Ready Player One : le chef opérateur fétiche de Steven Spielberg s'inquiète pour son métier

Ready Player One : le chef opérateur fétiche de Steven Spielberg s'inquiète pour son métier

Directeur de la photographie doublement oscarisé, Janusz Kamiński dresse un constat alarmant sur son métier à l'heure du numérique.

Il faut sauver le soldat Ryan et La Liste de Schindler ont fait du chef opérateur fétiche de Steven Spielberg, Janusz Kamiński, un artiste récompensé lors des Oscars. Et si l'homme a consacré une grande partie de sa carrière aux œuvres du cinéaste américain, collaborant plus de dix-huit fois (dont Ready Player One) avec ce dernier, il n'en est pas moins qu'il reste très inquiet pour sa profession.
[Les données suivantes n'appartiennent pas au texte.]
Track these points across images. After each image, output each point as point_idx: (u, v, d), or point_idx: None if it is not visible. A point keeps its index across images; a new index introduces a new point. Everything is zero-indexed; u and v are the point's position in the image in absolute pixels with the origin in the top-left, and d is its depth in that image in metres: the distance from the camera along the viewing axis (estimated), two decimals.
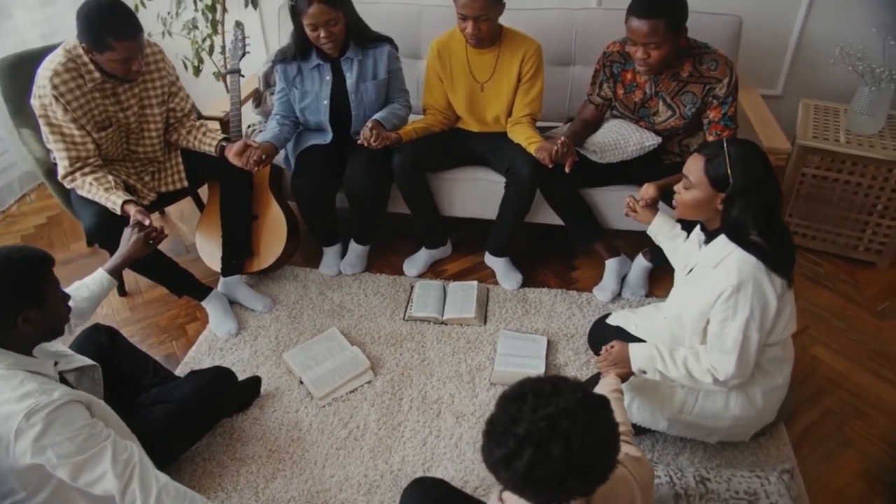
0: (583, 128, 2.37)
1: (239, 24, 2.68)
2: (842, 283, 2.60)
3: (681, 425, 1.81)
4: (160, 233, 2.01)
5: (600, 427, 1.01)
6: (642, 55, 2.08)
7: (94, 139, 2.14)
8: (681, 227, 1.95)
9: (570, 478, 0.97)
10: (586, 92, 2.43)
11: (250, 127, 2.75)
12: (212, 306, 2.39)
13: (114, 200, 2.07)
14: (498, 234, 2.55)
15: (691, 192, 1.64)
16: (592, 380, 1.90)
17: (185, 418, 1.80)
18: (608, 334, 1.96)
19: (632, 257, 2.54)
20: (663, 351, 1.69)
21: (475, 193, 2.55)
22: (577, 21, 2.66)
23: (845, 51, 2.51)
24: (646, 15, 2.00)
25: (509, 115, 2.45)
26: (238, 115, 2.45)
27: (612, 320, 2.05)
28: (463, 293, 2.47)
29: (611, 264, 2.52)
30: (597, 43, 2.39)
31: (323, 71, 2.40)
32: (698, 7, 2.18)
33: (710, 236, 1.67)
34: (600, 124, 2.42)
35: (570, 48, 2.69)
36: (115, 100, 2.18)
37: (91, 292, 1.81)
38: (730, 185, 1.55)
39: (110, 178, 2.13)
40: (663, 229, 1.99)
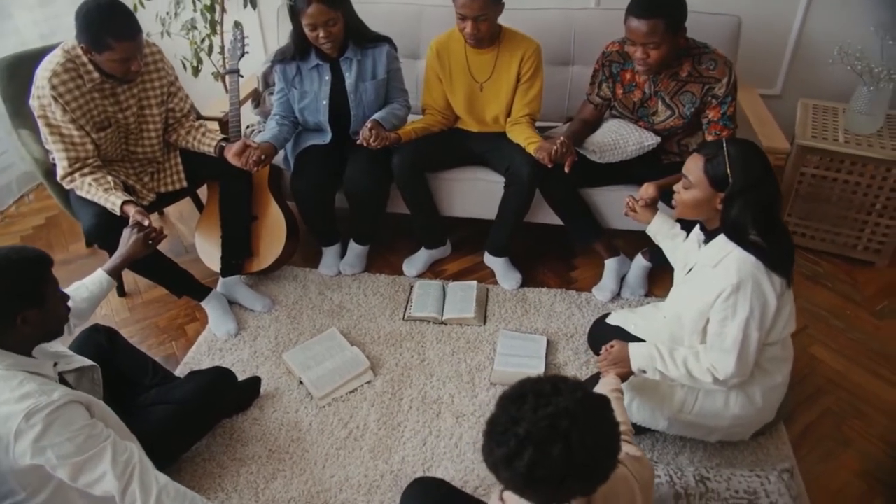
0: (582, 128, 2.38)
1: (238, 25, 2.68)
2: (841, 283, 2.60)
3: (681, 424, 1.81)
4: (159, 233, 2.00)
5: (601, 427, 1.01)
6: (641, 55, 2.08)
7: (94, 139, 2.14)
8: (680, 227, 1.95)
9: (571, 477, 0.97)
10: (585, 92, 2.44)
11: (249, 127, 2.75)
12: (211, 307, 2.39)
13: (113, 201, 2.07)
14: (497, 234, 2.55)
15: (691, 191, 1.64)
16: (592, 379, 1.90)
17: (184, 419, 1.80)
18: (608, 334, 1.96)
19: (631, 257, 2.54)
20: (663, 350, 1.69)
21: (474, 193, 2.55)
22: (576, 21, 2.67)
23: (844, 50, 2.52)
24: (645, 15, 2.00)
25: (508, 114, 2.45)
26: (237, 116, 2.45)
27: (611, 320, 2.05)
28: (462, 293, 2.47)
29: (610, 264, 2.52)
30: (596, 43, 2.39)
31: (322, 71, 2.40)
32: (697, 7, 2.19)
33: (710, 236, 1.68)
34: (599, 124, 2.42)
35: (569, 48, 2.69)
36: (115, 100, 2.18)
37: (90, 293, 1.81)
38: (729, 184, 1.56)
39: (109, 179, 2.13)
40: (662, 229, 1.99)
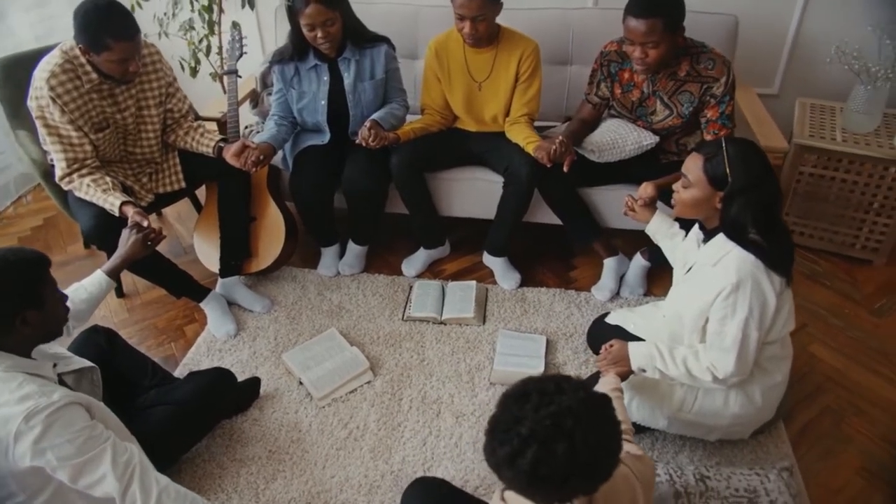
0: (581, 127, 2.38)
1: (236, 25, 2.68)
2: (839, 281, 2.61)
3: (680, 423, 1.82)
4: (158, 234, 2.00)
5: (603, 425, 1.01)
6: (640, 55, 2.08)
7: (92, 140, 2.13)
8: (679, 226, 1.95)
9: (574, 476, 0.97)
10: (584, 91, 2.44)
11: (247, 128, 2.74)
12: (210, 307, 2.39)
13: (111, 202, 2.07)
14: (496, 234, 2.55)
15: (690, 190, 1.64)
16: (592, 379, 1.90)
17: (184, 420, 1.80)
18: (607, 333, 1.96)
19: (630, 256, 2.54)
20: (662, 349, 1.69)
21: (473, 193, 2.55)
22: (573, 21, 2.67)
23: (841, 50, 2.52)
24: (643, 14, 2.00)
25: (507, 114, 2.45)
26: (235, 116, 2.45)
27: (610, 319, 2.06)
28: (462, 293, 2.47)
29: (609, 263, 2.52)
30: (594, 42, 2.40)
31: (320, 71, 2.39)
32: (695, 6, 2.19)
33: (709, 235, 1.68)
34: (598, 124, 2.42)
35: (568, 48, 2.70)
36: (113, 101, 2.17)
37: (89, 294, 1.81)
38: (728, 183, 1.56)
39: (108, 180, 2.13)
40: (662, 228, 1.99)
Les années 2000 ont marqué un tournant dans l'histoire du cinéma avec l'arrivée du numérique. Si son utilisation fut de plus en plus récurrente au début, elle commença à largement s'imposer, multipliant les avancées comme la 3D pour écraser totalement la pellicule il y a bien deux décennies. Plus chère à produire, plus difficile à maîtriser et plus longue à dompter, la pellicule reste cependant une technique adulée pour beaucoup de réalisateurs et de spectateurs.

Ls débats cinématographiques autour du cinéma pré-numérique peuvent paraître stériles. Pourtant la réalité pose bel et bien question, à une époque où certains métiers sont menacés par l'apparition de nouvelles technologies, plus rapides et moins coûteuses. Parmi ces derniers, se trouve un métier indispensable : directeur de la photographie.

Contre la non-créativité et non contre le numérique

Lors d'une masterclass organisée par l'International Cinematographers Guild (comprendre « la communauté internationale des directeurs de la photographie»), Janusz Kamiński, qui vient de collaborer une nouvelle fois avec Steven Spielberg sur Ready Player One, a révélé ses craintes et ses doutes face à un cinéma numérique de plus en plus dénué d'identité visuelle.

L'identité visuelle d'un film est d'une importance sans égal et le directeur de la photographie a la lourde tâche de donner à chaque long-métrage cette essence. À travers les lumières, les ombres, l'éclairage et parfois même le cadrage, le chef-opérateur sublime l'image. Ce que déplore Janusz Kamiński ce n'est pas tant le numérique puisque bon nombre de chefs opérateur ont continué brillamment leur métier post-pelliculaire (comme c'est le cas, par exemple, pour Vittorio Storaro, principalement connu pour son travail colossal sur Apocalypse Now) mais plutôt ce que les nouveaux artistes et techniciens en font.

Parmi l'étendue de possibilités que permettent les effets spéciaux, celle de retoucher des images en post-production en fait partie. Ainsi, l'éclairage peut être retouché, les lumières peuvent être ajustées et le cadrage peut être changé. Tout cela peut totalement nuire à la vision du directeur de la photographie comme le souligne Kamiński :

Avec les nouveaux logiciels et les techniciens spécialisés dans l'imagerie numérique, l'image peut être manipulée sans limites.

Bien que le chef-opérateur de 58 ans dresse un constat plutôt négatif, il reste ravi de sa nouvelle collaboration avec Spielberg, admettant que le film est une véritable réussite malgré le fait que son travail fut plus restreint. Et c'est en terminant sur une note plus nuancée, comme le relève le site américain The Hollywood Reporter, que Kamiński lance un appel aux jeunes directeurs de la photographie en leur demandant d'utiliser leur créativité par le biais des images pour s'exprimer.